Freedom of speech must be protected, but with this fundamental right to express one’s views — no matter how politically or ethically contentious they may be — comes the responsibility to express them respectfully and refrain from forcing those views on others.
The most recent group to bring politically charged opinions to campus is Project Truth, a pro-life group that demonstrated this week in front of the Luria Library. It finds abortions to be morally unacceptable under almost all circumstances, including after becoming pregnant from rape, and used graphic imagery and informational pamphlets to convey its views.
The Channels Editorial Board firmly supports the right of this group’s members to express their views, but we do have a moral disagreement with them: it was wrong for them to coercively display large, disturbing images of human figures soaked in blood in a location that essentially forced people to see them.

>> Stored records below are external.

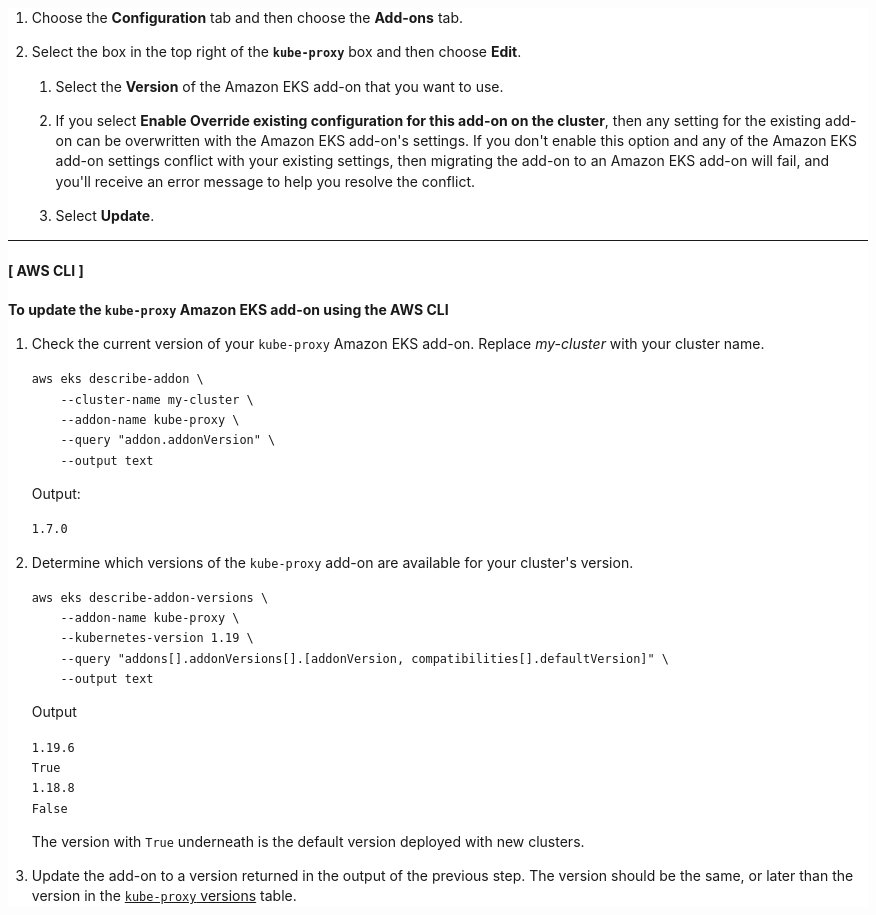 1. Choose the **Configuration** tab and then choose the **Add\-ons** tab\.

1. Select the box in the top right of the **`kube-proxy`** box and then choose **Edit**\.

   1. Select the **Version** of the Amazon EKS add\-on that you want to use\.

   1. If you select **Enable Override existing configuration for this add\-on on the cluster**, then any setting for the existing add\-on can be overwritten with the Amazon EKS add\-on's settings\. If you don't enable this option and any of the Amazon EKS add\-on settings conflict with your existing settings, then migrating the add\-on to an Amazon EKS add\-on will fail, and you'll receive an error message to help you resolve the conflict\. 

   1. Select **Update**\.

------
#### [ AWS CLI ]

**To update the `kube-proxy` Amazon EKS add\-on using the AWS CLI**

1. Check the current version of your `kube-proxy` Amazon EKS add\-on\. Replace *my\-cluster* with your cluster name\.

   ```
   aws eks describe-addon \
       --cluster-name my-cluster \
       --addon-name kube-proxy \
       --query "addon.addonVersion" \
       --output text
   ```

   Output:

   ```
   1.7.0
   ```

1. Determine which versions of the `kube-proxy` add\-on are available for your cluster's version\.

   ```
   aws eks describe-addon-versions \
       --addon-name kube-proxy \
       --kubernetes-version 1.19 \
       --query "addons[].addonVersions[].[addonVersion, compatibilities[].defaultVersion]" \
       --output text
   ```

   Output

   ```
   1.19.6
   True
   1.18.8
   False
   ```

   The version with `True` underneath is the default version deployed with new clusters\.

1. Update the add\-on to a version returned in the output of the previous step\. The version should be the same, or later than the version in the [`kube-proxy` versions](#kube-proxy-versions) table\.
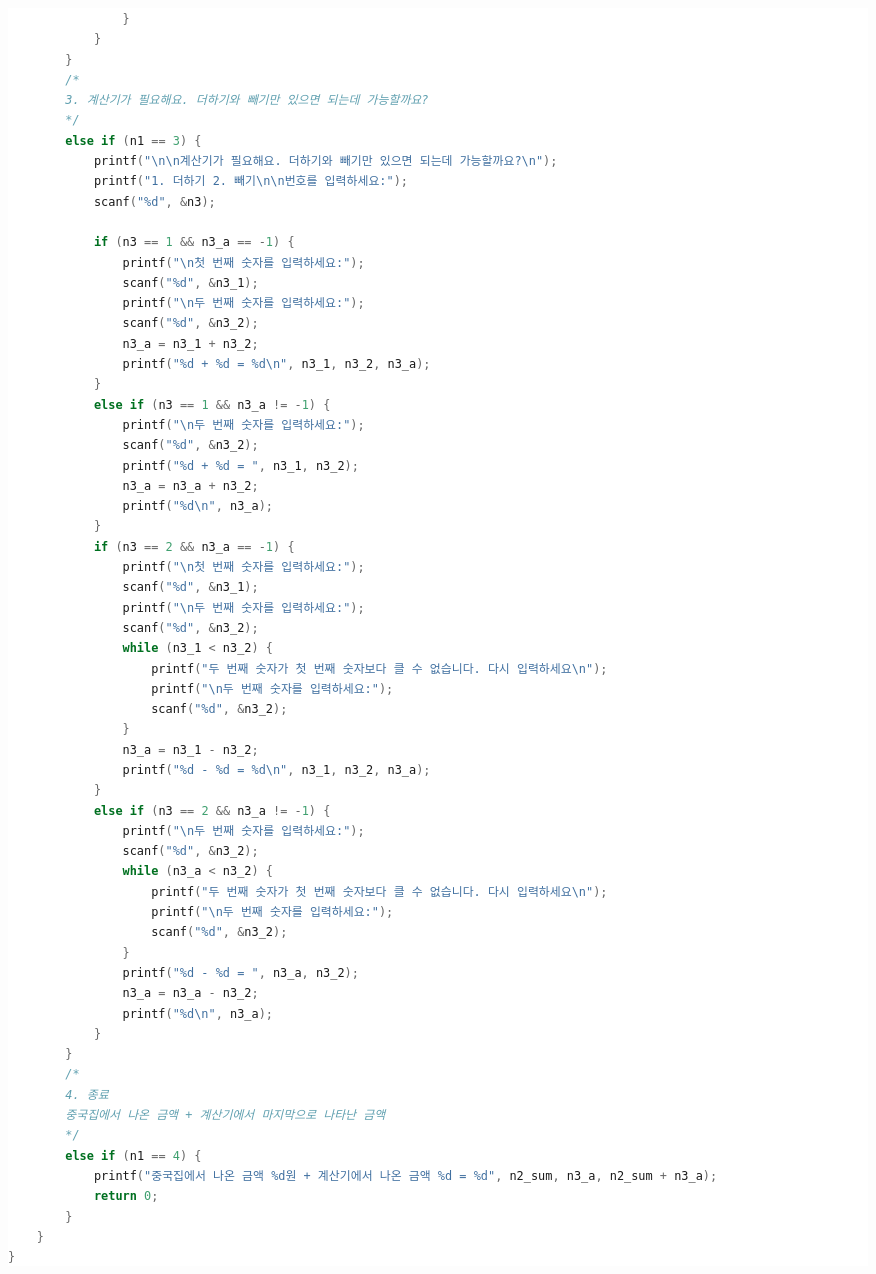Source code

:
 ```c
				}
			}
		}
		/*
		3. 계산기가 필요해요. 더하기와 빼기만 있으면 되는데 가능할까요?
		*/
		else if (n1 == 3) {
			printf("\n\n계산기가 필요해요. 더하기와 빼기만 있으면 되는데 가능할까요?\n");
			printf("1. 더하기 2. 빼기\n\n번호를 입력하세요:");
			scanf("%d", &n3);

			if (n3 == 1 && n3_a == -1) {
				printf("\n첫 번째 숫자를 입력하세요:");
				scanf("%d", &n3_1);
				printf("\n두 번째 숫자를 입력하세요:");
				scanf("%d", &n3_2);
				n3_a = n3_1 + n3_2;
				printf("%d + %d = %d\n", n3_1, n3_2, n3_a);
			}
			else if (n3 == 1 && n3_a != -1) {
				printf("\n두 번째 숫자를 입력하세요:");
				scanf("%d", &n3_2);
				printf("%d + %d = ", n3_1, n3_2);
				n3_a = n3_a + n3_2;
				printf("%d\n", n3_a);
			}
			if (n3 == 2 && n3_a == -1) {
				printf("\n첫 번째 숫자를 입력하세요:");
				scanf("%d", &n3_1);
				printf("\n두 번째 숫자를 입력하세요:");
				scanf("%d", &n3_2);
				while (n3_1 < n3_2) {
					printf("두 번째 숫자가 첫 번째 숫자보다 클 수 없습니다. 다시 입력하세요\n");
					printf("\n두 번째 숫자를 입력하세요:");
					scanf("%d", &n3_2);
				}
				n3_a = n3_1 - n3_2;
				printf("%d - %d = %d\n", n3_1, n3_2, n3_a);
			}
			else if (n3 == 2 && n3_a != -1) {
				printf("\n두 번째 숫자를 입력하세요:");
				scanf("%d", &n3_2);
				while (n3_a < n3_2) {
					printf("두 번째 숫자가 첫 번째 숫자보다 클 수 없습니다. 다시 입력하세요\n");
					printf("\n두 번째 숫자를 입력하세요:");
					scanf("%d", &n3_2);
				}
				printf("%d - %d = ", n3_a, n3_2);
				n3_a = n3_a - n3_2;
				printf("%d\n", n3_a);
			}
		}
		/*
		4. 종료
		중국집에서 나온 금액 + 계산기에서 마지막으로 나타난 금액
		*/
		else if (n1 == 4) {
			printf("중국집에서 나온 금액 %d원 + 계산기에서 나온 금액 %d = %d", n2_sum, n3_a, n2_sum + n3_a);
			return 0;
		}
	}
}

```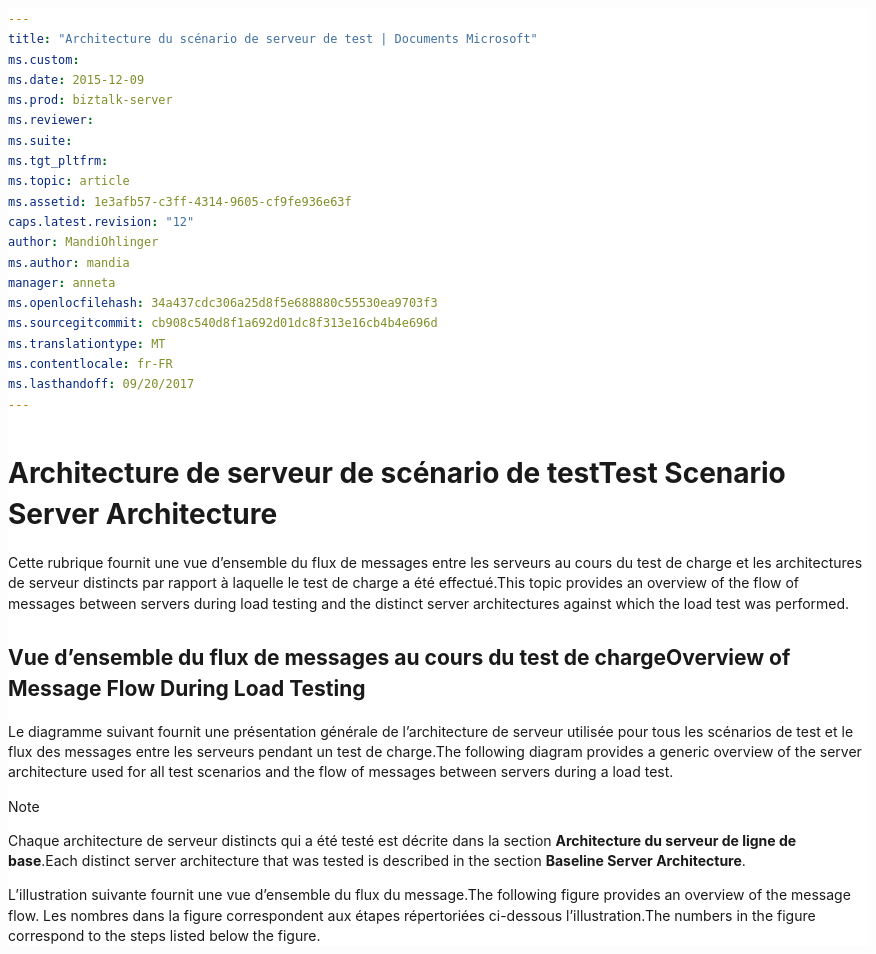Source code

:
 ```yaml
---
title: "Architecture du scénario de serveur de test | Documents Microsoft"
ms.custom: 
ms.date: 2015-12-09
ms.prod: biztalk-server
ms.reviewer: 
ms.suite: 
ms.tgt_pltfrm: 
ms.topic: article
ms.assetid: 1e3afb57-c3ff-4314-9605-cf9fe936e63f
caps.latest.revision: "12"
author: MandiOhlinger
ms.author: mandia
manager: anneta
ms.openlocfilehash: 34a437cdc306a25d8f5e688880c55530ea9703f3
ms.sourcegitcommit: cb908c540d8f1a692d01dc8f313e16cb4b4e696d
ms.translationtype: MT
ms.contentlocale: fr-FR
ms.lasthandoff: 09/20/2017
---
```

# <a name="test-scenario-server-architecture"></a><span data-ttu-id="74f7d-102">Architecture de serveur de scénario de test</span><span class="sxs-lookup"><span data-stu-id="74f7d-102">Test Scenario Server Architecture</span></span>
<span data-ttu-id="74f7d-103">Cette rubrique fournit une vue d’ensemble du flux de messages entre les serveurs au cours du test de charge et les architectures de serveur distincts par rapport à laquelle le test de charge a été effectué.</span><span class="sxs-lookup"><span data-stu-id="74f7d-103">This topic provides an overview of the flow of messages between servers during load testing and the distinct server architectures against which the load test was performed.</span></span>  
  
## <a name="overview-of-message-flow-during-load-testing"></a><span data-ttu-id="74f7d-104">Vue d’ensemble du flux de messages au cours du test de charge</span><span class="sxs-lookup"><span data-stu-id="74f7d-104">Overview of Message Flow During Load Testing</span></span>  
 <span data-ttu-id="74f7d-105">Le diagramme suivant fournit une présentation générale de l’architecture de serveur utilisée pour tous les scénarios de test et le flux des messages entre les serveurs pendant un test de charge.</span><span class="sxs-lookup"><span data-stu-id="74f7d-105">The following diagram provides a generic overview of the server architecture used for all test scenarios and the flow of messages between servers during a load test.</span></span>  
  
> [!NOTE]  
>  <span data-ttu-id="74f7d-106">Chaque architecture de serveur distincts qui a été testé est décrite dans la section **Architecture du serveur de ligne de base**.</span><span class="sxs-lookup"><span data-stu-id="74f7d-106">Each distinct server architecture that was tested is described in the section **Baseline Server Architecture**.</span></span>  
  
 <span data-ttu-id="74f7d-107">L’illustration suivante fournit une vue d’ensemble du flux du message.</span><span class="sxs-lookup"><span data-stu-id="74f7d-107">The following figure provides an overview of the message flow.</span></span> <span data-ttu-id="74f7d-108">Les nombres dans la figure correspondent aux étapes répertoriées ci-dessous l’illustration.</span><span class="sxs-lookup"><span data-stu-id="74f7d-108">The numbers in the figure correspond to the steps listed below the figure.</span></span>  
  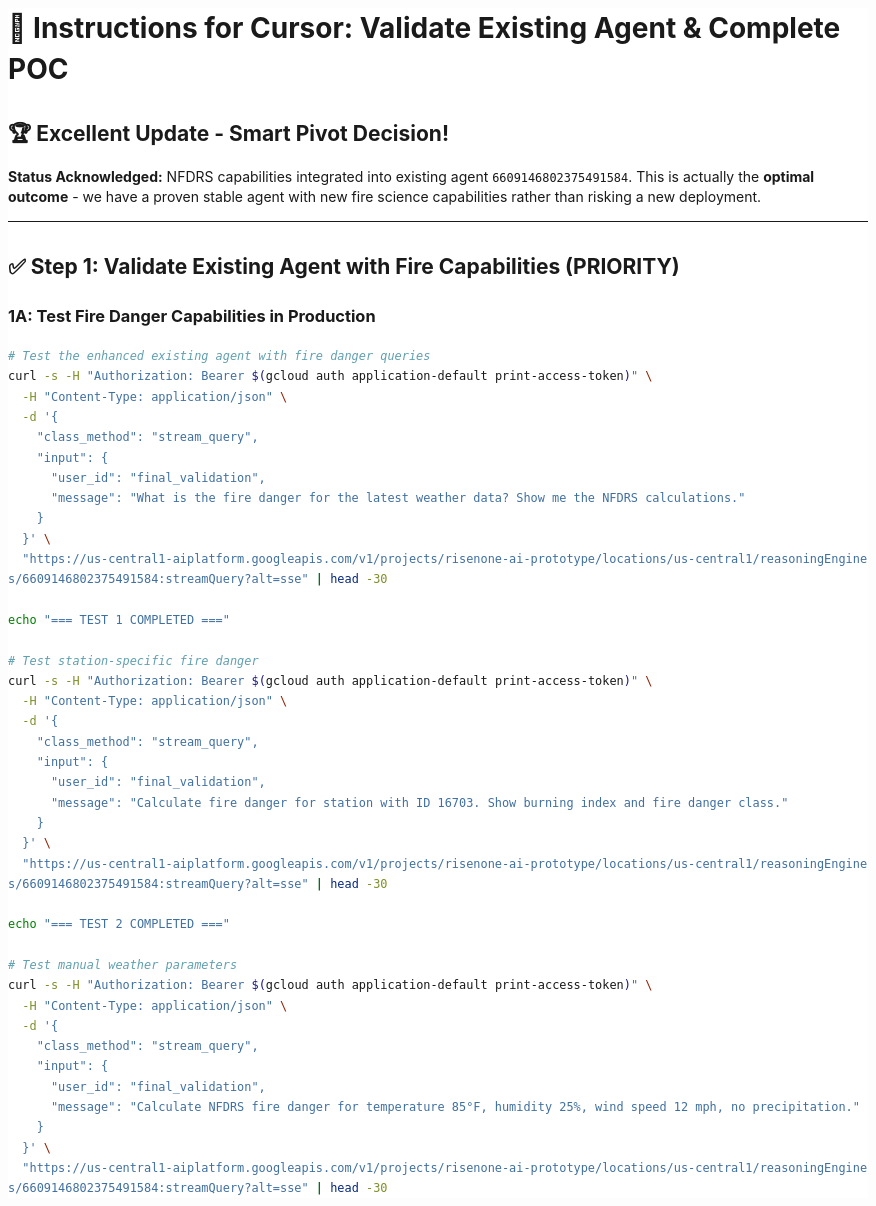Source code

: # 🎯 **Instructions for Cursor: Validate Existing Agent & Complete POC**

## 🏆 **Excellent Update - Smart Pivot Decision!**

**Status Acknowledged:** NFDRS capabilities integrated into existing agent `6609146802375491584`. This is actually the **optimal outcome** - we have a proven stable agent with new fire science capabilities rather than risking a new deployment.

---

## ✅ **Step 1: Validate Existing Agent with Fire Capabilities (PRIORITY)**

### **1A: Test Fire Danger Capabilities in Production**
```bash
# Test the enhanced existing agent with fire danger queries
curl -s -H "Authorization: Bearer $(gcloud auth application-default print-access-token)" \
  -H "Content-Type: application/json" \
  -d '{
    "class_method": "stream_query",
    "input": {
      "user_id": "final_validation",
      "message": "What is the fire danger for the latest weather data? Show me the NFDRS calculations."
    }
  }' \
  "https://us-central1-aiplatform.googleapis.com/v1/projects/risenone-ai-prototype/locations/us-central1/reasoningEngines/6609146802375491584:streamQuery?alt=sse" | head -30

echo "=== TEST 1 COMPLETED ==="

# Test station-specific fire danger
curl -s -H "Authorization: Bearer $(gcloud auth application-default print-access-token)" \
  -H "Content-Type: application/json" \
  -d '{
    "class_method": "stream_query",
    "input": {
      "user_id": "final_validation",
      "message": "Calculate fire danger for station with ID 16703. Show burning index and fire danger class."
    }
  }' \
  "https://us-central1-aiplatform.googleapis.com/v1/projects/risenone-ai-prototype/locations/us-central1/reasoningEngines/6609146802375491584:streamQuery?alt=sse" | head -30

echo "=== TEST 2 COMPLETED ==="

# Test manual weather parameters
curl -s -H "Authorization: Bearer $(gcloud auth application-default print-access-token)" \
  -H "Content-Type: application/json" \
  -d '{
    "class_method": "stream_query",
    "input": {
      "user_id": "final_validation",
      "message": "Calculate NFDRS fire danger for temperature 85°F, humidity 25%, wind speed 12 mph, no precipitation."
    }
  }' \
  "https://us-central1-aiplatform.googleapis.com/v1/projects/risenone-ai-prototype/locations/us-central1/reasoningEngines/6609146802375491584:streamQuery?alt=sse" | head -30
```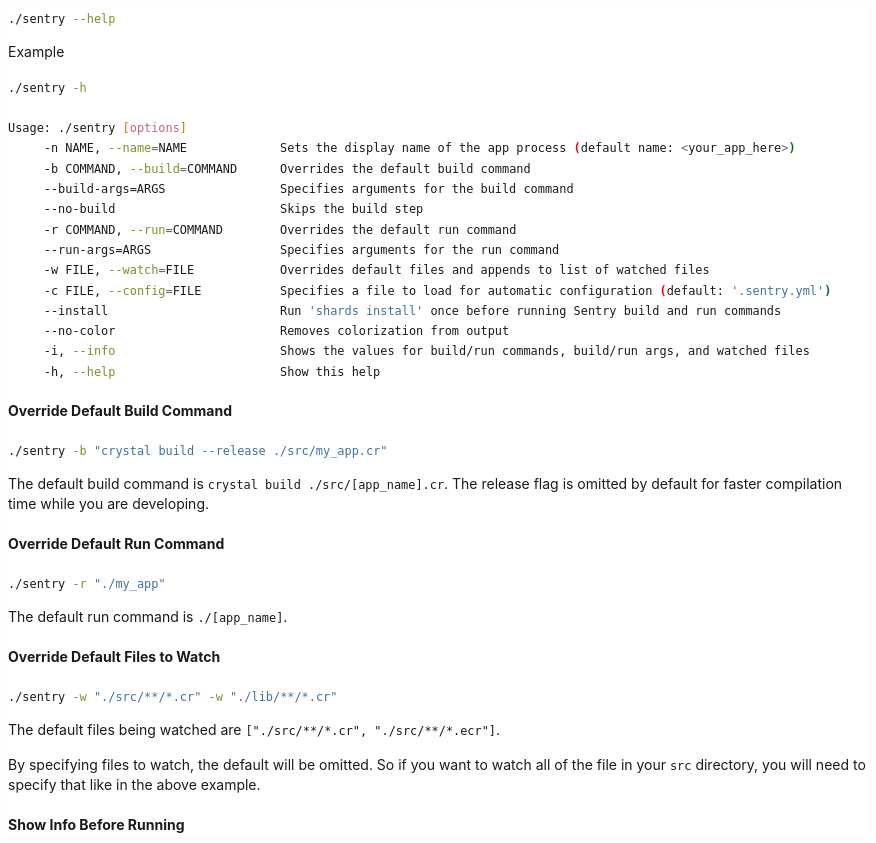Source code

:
 ```bash
./sentry --help
```

Example

```bash
./sentry -h

Usage: ./sentry [options]
     -n NAME, --name=NAME             Sets the display name of the app process (default name: <your_app_here>)
     -b COMMAND, --build=COMMAND      Overrides the default build command
     --build-args=ARGS                Specifies arguments for the build command
     --no-build                       Skips the build step
     -r COMMAND, --run=COMMAND        Overrides the default run command
     --run-args=ARGS                  Specifies arguments for the run command
     -w FILE, --watch=FILE            Overrides default files and appends to list of watched files
     -c FILE, --config=FILE           Specifies a file to load for automatic configuration (default: '.sentry.yml')
     --install                        Run 'shards install' once before running Sentry build and run commands
     --no-color                       Removes colorization from output
     -i, --info                       Shows the values for build/run commands, build/run args, and watched files
     -h, --help                       Show this help
```

#### Override Default Build Command

```bash
./sentry -b "crystal build --release ./src/my_app.cr"
```

The default build command is `crystal build ./src/[app_name].cr`. The release flag is omitted by default for faster compilation time while you are developing.

#### Override Default Run Command

```bash
./sentry -r "./my_app"
```

The default run command is `./[app_name]`.

#### Override Default Files to Watch

```bash
./sentry -w "./src/**/*.cr" -w "./lib/**/*.cr"
```

The default files being watched are `["./src/**/*.cr", "./src/**/*.ecr"]`.

By specifying files to watch, the default will be omitted. So if you want to watch all of the file in your `src` directory, you will need to specify that like in the above example.

#### Show Info Before Running
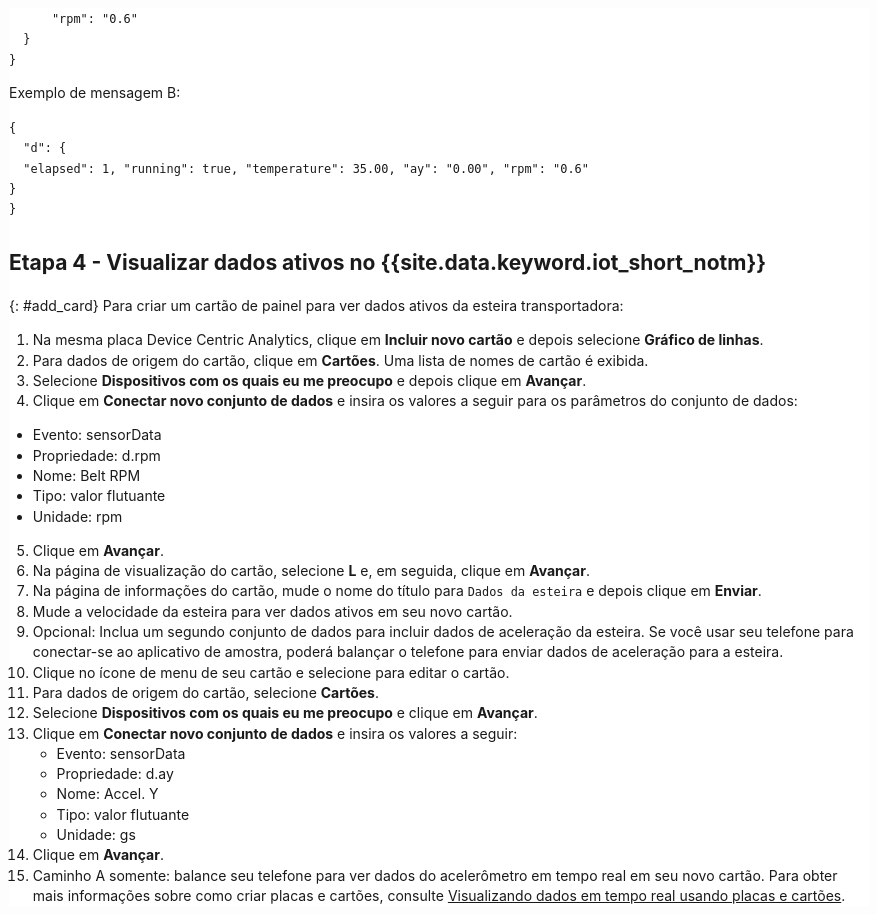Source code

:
   ```
		"rpm": "0.6"
	}
}
  ```
Exemplo de mensagem B:
  ```
{
	"d": {
    "elapsed": 1, "running": true, "temperature": 35.00, "ay": "0.00", "rpm": "0.6"
  }
}
  ```


## Etapa 4 - Visualizar dados ativos no {{site.data.keyword.iot_short_notm}}
{: #add_card}
Para criar um cartão de painel para ver dados ativos da esteira transportadora:
1. Na mesma placa Device Centric Analytics, clique em **Incluir novo cartão** e depois selecione **Gráfico de linhas**.
2. Para dados de origem do cartão, clique em **Cartões**.
Uma lista de nomes de cartão é exibida.
3. Selecione **Dispositivos com os quais eu me preocupo** e depois clique em **Avançar**.
4. Clique em **Conectar novo conjunto de dados** e insira os valores a seguir para os parâmetros do conjunto de dados:
  - Evento: sensorData
  - Propriedade: d.rpm
  - Nome: Belt RPM
  - Tipo: valor flutuante
  - Unidade: rpm
5. Clique em **Avançar**.
6. Na página de visualização do cartão, selecione **L** e, em seguida, clique em **Avançar**.
7. Na página de informações do cartão, mude o nome do título para `Dados da esteira` e depois clique em **Enviar**.
8. Mude a velocidade da esteira para ver dados ativos em seu novo cartão.
9. Opcional: Inclua um segundo conjunto de dados para incluir dados de aceleração da esteira.
Se você usar seu telefone para conectar-se ao aplicativo de amostra, poderá balançar o telefone para enviar dados de aceleração para a esteira.
 1. Clique no ícone de menu de seu cartão e selecione para editar o cartão.
 2. Para dados de origem do cartão, selecione **Cartões**.
 3. Selecione **Dispositivos com os quais eu me preocupo** e clique em **Avançar**.
 4. Clique em **Conectar novo conjunto de dados** e insira os valores a seguir:
    - Evento: sensorData
    - Propriedade: d.ay
    - Nome: Accel. Y
    - Tipo: valor flutuante
    - Unidade: gs
 5. Clique em **Avançar**.
 6. Caminho A somente: balance seu telefone para ver dados do acelerômetro em tempo real em seu novo cartão.
Para obter mais informações sobre como criar placas e cartões, consulte [Visualizando dados em tempo real usando placas e cartões](/docs/services/IoT/data_visualization.html#boards_and_cards).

These images were intentionally used to provoke the public and convince people of the immorality of abortion. Having been supposedly taken from clinics that provide abortions, the reasoning is if you are appalled by the images, you should be appalled by abortion.
The group certainly had the legal authority to be present on campus. The First Amendment prevents the government from abridging our freedom of speech, and according to City College’s recently passed free speech policy, the group was in a designated free speech zone.
The group’s right to be there was never challenged. Many of the protestors on West Campus earlier this week were there to pressure the group to take down the images, not censor the group’s message. The students merely didn’t want to have to look at obscene images on their way to class.
As college students, we don’t come to college to feel comfortable — we come here to learn, and at times that will mean being exposed to views that we vehemently disagree with or that make us extremely uncomfortable. City College should encourage expressions of views which take us out of our ideological comfort zone. But, displaying this kind of imagery is obscene and inconsiderate, no matter how seemingly righteous the cause.
These images could have easily been conveyed to the public without forcing them on passers-by, and the group’s members did have the means to do so through the informational brochures they handed out. If they had limited the imagery to these brochures, it would simply be expression of free speech, but by making exposure to these images compulsory, it became a violation of basic decency.
Just as we wouldn’t want animal rights activists to shove images of decapitated pigs in our faces while we are eating bacon, we do not want to have to view large, gory images of bulls, chickens, humans or any other living beings on our way to class.
Please feel free to express your views until the cows come home — just don’t bully others into accepting them.